Ortho Evra is a contraceptive patch for women that contains the hormones estrogen and progestin. To use Ortho Evra, you apply the small patch to your skin once a week for three weeks. On the fourth week, you don't use a patch — which allows menstruation to occur.

Ortho Evra works similarly to combination birth control pills. Ortho Evra prevents pregnancy by releasing hormones into your bloodstream that suppress ovulation, keeping your ovaries from releasing an egg. Ortho Evra also thickens cervical mucus to keep sperm from reaching the egg.

Ortho Evra is the only contraceptive patch that's approved by the Food and Drug Administration (FDA) in the U.S. To use Ortho Evra, you'll need a prescription from your health care provider.

Ortho Evra doesn't offer protection from sexually transmitted infections (STIs).

A Pap smear, also called a Pap test, is a procedure to test for cervical cancer in women. A Pap smear involves collecting cells from your cervix — the lower, narrow end of your uterus that's at the top of your vagina.

Detecting cervical cancer early with a Pap smear gives you a greater chance at a cure. A Pap smear can also detect changes in your cervical cells that suggest cancer may develop in the future. Detecting these abnormal cells early with a Pap smear is your first step in halting the possible development of cervical cancer.

ParaGard is an intrauterine device (IUD) that's inserted into the uterus for long-term birth control (contraception). The T-shaped plastic frame has copper wire coiled around the stem and two copper sleeves along the arms that continuously release copper to bathe the lining of the uterus. ParaGard produces an inflammatory reaction in the uterus that is toxic to sperm, which helps prevent fertilization.

ParaGard is the only copper IUD available in the U.S. ParaGard prevents pregnancy for up to 10 years after insertion.

During a pelvic exam, a doctor visually and manually assesses a woman's reproductive organs. You might have a pelvic exam as part of your regular checkup, or your doctor may recommend a pelvic exam if you have symptoms such as unusual vaginal discharge or pelvic pain.

A pelvic exam is a relatively short procedure, during which your doctor checks your vulva, vagina, cervix, uterus, rectum and pelvis, including your ovaries, for masses, growths or other abnormalities. A Pap test, which screens for cervical cancer, may be performed during a pelvic exam.

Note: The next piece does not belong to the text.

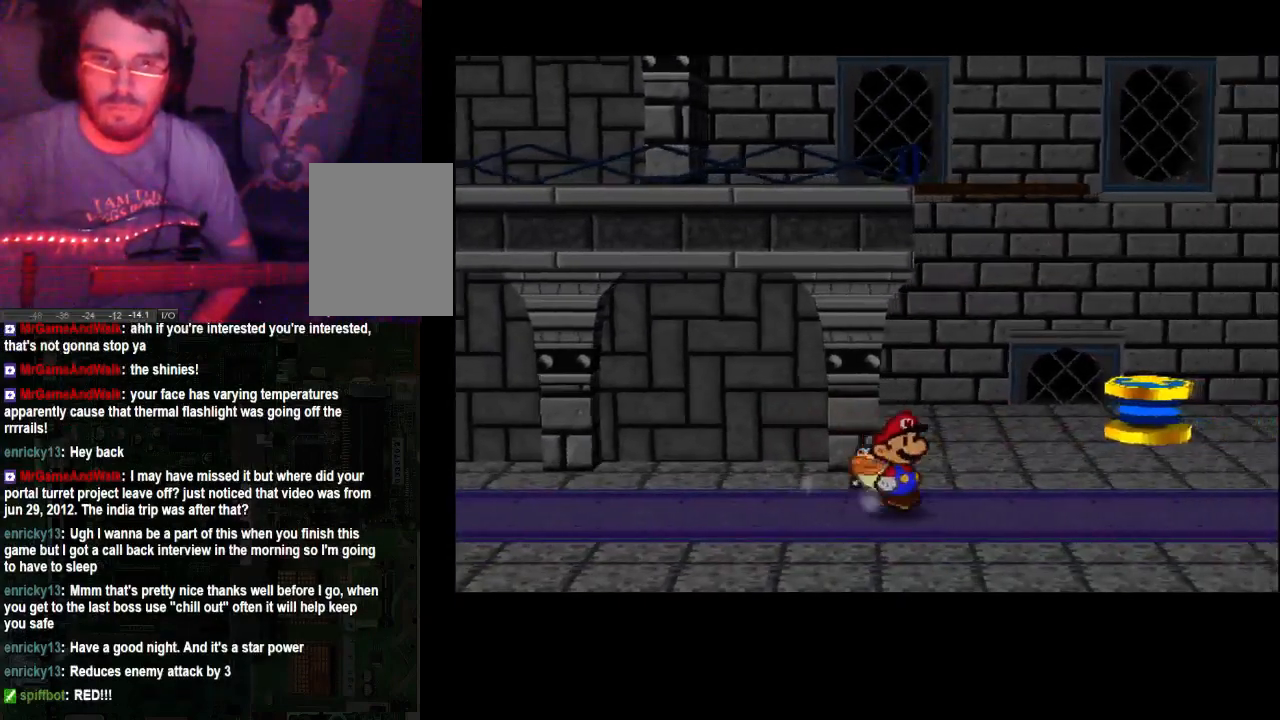
{"buttons": [], "left_stick": "right", "right_stick": "center", "events": []}
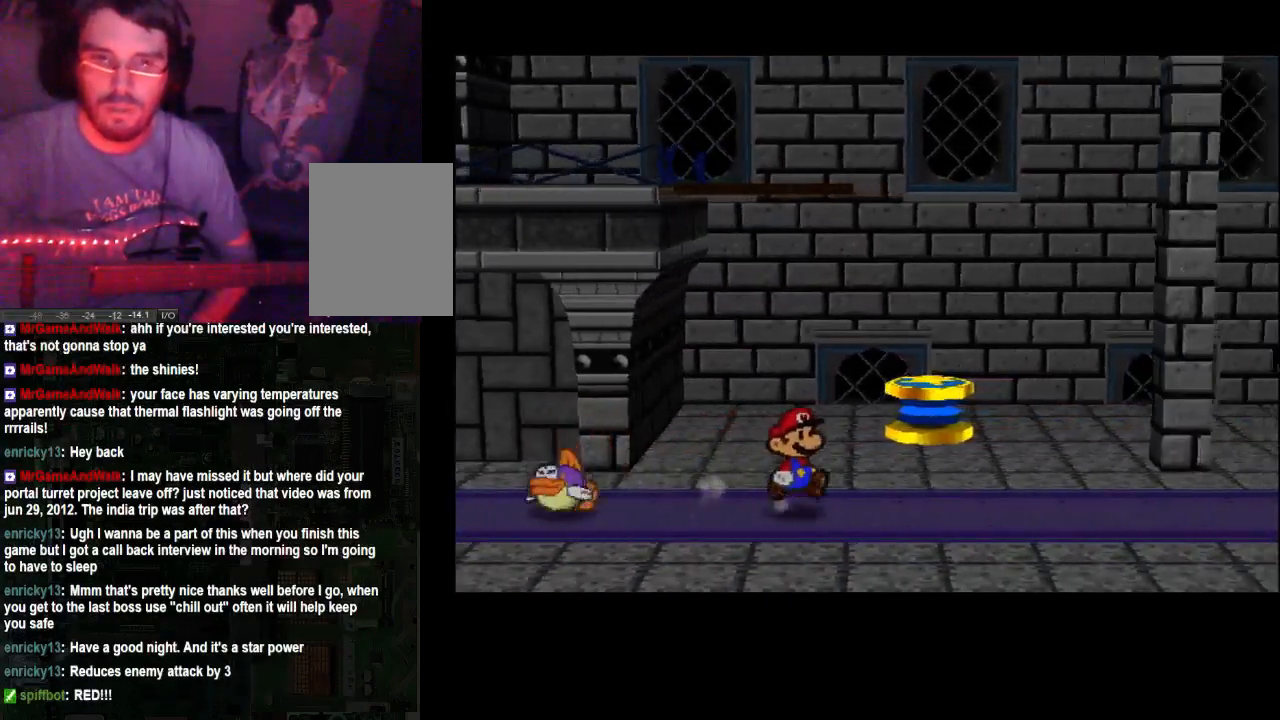
{"buttons": [], "left_stick": "right", "right_stick": "center", "events": []}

The quad screen — also known as the quadruple marker test or simply the quad test — is a prenatal test that measures levels of four substances in a pregnant woman's blood:

  • Alpha-fetoprotein (AFP), a protein made by the developing baby
  • Human chorionic gonadotropin (HCG), a hormone made by the placenta
  • Estriol, a hormone made by the placenta and the baby's liver
  • Inhibin A, another hormone made by the placenta

Typically, the quad screen is done between weeks 15 and 20 of pregnancy — the second trimester.

Results of the quad screen indicate your risk of carrying a baby who has certain chromosomal conditions, such as Down syndrome. The alpha-fetoprotein part of the test can help detect neural tube defects, such as spina bifida.

If your risk level is low, the quad screen can offer reassurance of a healthy pregnancy.

If your risk level is moderate or high, you might choose to follow the quad screen with another test that's more definitive.

Rhesus (Rh) factor is an inherited trait that refers to a specific protein found on the surface of red blood cells. If your blood has the protein, you're Rh positive — the most common Rh factor. If your blood lacks the protein, you're Rh negative.

Although Rh factor doesn't affect your health, it can affect pregnancy. Your pregnancy needs special care if you're Rh negative and your baby's father is Rh positive.

If you're pregnant, your health care provider will recommend an Rh factor test during your first prenatal visit. The Rh factor test is a basic blood test that indicates whether you're Rh positive or Rh negative.